** start **

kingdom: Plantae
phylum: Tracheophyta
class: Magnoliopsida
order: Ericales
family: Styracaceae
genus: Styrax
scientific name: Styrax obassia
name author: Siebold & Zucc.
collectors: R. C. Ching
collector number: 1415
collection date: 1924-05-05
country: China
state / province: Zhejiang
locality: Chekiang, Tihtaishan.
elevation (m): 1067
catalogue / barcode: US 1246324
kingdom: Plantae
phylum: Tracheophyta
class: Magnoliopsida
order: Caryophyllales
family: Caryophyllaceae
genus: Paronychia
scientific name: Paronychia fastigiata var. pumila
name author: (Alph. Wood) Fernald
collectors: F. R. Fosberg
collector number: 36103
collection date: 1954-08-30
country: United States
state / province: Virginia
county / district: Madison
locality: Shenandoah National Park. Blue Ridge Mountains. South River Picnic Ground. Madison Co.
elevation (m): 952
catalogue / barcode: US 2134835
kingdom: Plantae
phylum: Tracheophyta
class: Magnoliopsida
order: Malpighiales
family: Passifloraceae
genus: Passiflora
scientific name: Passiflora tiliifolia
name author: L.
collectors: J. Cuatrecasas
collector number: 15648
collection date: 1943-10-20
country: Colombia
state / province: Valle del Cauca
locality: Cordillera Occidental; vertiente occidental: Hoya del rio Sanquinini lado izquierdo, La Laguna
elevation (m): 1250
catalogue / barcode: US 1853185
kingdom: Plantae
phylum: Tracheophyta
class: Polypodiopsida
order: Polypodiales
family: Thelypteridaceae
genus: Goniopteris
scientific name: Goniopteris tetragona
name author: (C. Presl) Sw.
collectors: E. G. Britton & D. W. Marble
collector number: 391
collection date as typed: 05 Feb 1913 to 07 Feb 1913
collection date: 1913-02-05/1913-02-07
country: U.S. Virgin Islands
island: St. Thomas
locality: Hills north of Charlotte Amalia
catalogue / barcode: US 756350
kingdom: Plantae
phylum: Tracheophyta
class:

** end **

Print the whole listing above again, line for line, with no changes.

* Complete output *
kingdom: Plantae
phylum: Tracheophyta
class: Magnoliopsida
order: Ericales
family: Styracaceae
genus: Styrax
scientific name: Styrax obassia
name author: Siebold & Zucc.
collectors: R. C. Ching
collector number: 1415
collection date: 1924-05-05
country: China
state / province: Zhejiang
locality: Chekiang, Tihtaishan.
elevation (m): 1067
catalogue / barcode: US 1246324
kingdom: Plantae
phylum: Tracheophyta
class: Magnoliopsida
order: Caryophyllales
family: Caryophyllaceae
genus: Paronychia
scientific name: Paronychia fastigiata var. pumila
name author: (Alph. Wood) Fernald
collectors: F. R. Fosberg
collector number: 36103
collection date: 1954-08-30
country: United States
state / province: Virginia
county / district: Madison
locality: Shenandoah National Park. Blue Ridge Mountains. South River Picnic Ground. Madison Co.
elevation (m): 952
catalogue / barcode: US 2134835
kingdom: Plantae
phylum: Tracheophyta
class: Magnoliopsida
order: Malpighiales
family: Passifloraceae
genus: Passiflora
scientific name: Passiflora tiliifolia
name author: L.
collectors: J. Cuatrecasas
collector number: 15648
collection date: 1943-10-20
country: Colombia
state / province: Valle del Cauca
locality: Cordillera Occidental; vertiente occidental: Hoya del rio Sanquinini lado izquierdo, La Laguna
elevation (m): 1250
catalogue / barcode: US 1853185
kingdom: Plantae
phylum: Tracheophyta
class: Polypodiopsida
order: Polypodiales
family: Thelypteridaceae
genus: Goniopteris
scientific name: Goniopteris tetragona
name author: (C. Presl) Sw.
collectors: E. G. Britton & D. W. Marble
collector number: 391
collection date as typed: 05 Feb 1913 to 07 Feb 1913
collection date: 1913-02-05/1913-02-07
country: U.S. Virgin Islands
island: St. Thomas
locality: Hills north of Charlotte Amalia
catalogue / barcode: US 756350
kingdom: Plantae
phylum: Tracheophyta
class:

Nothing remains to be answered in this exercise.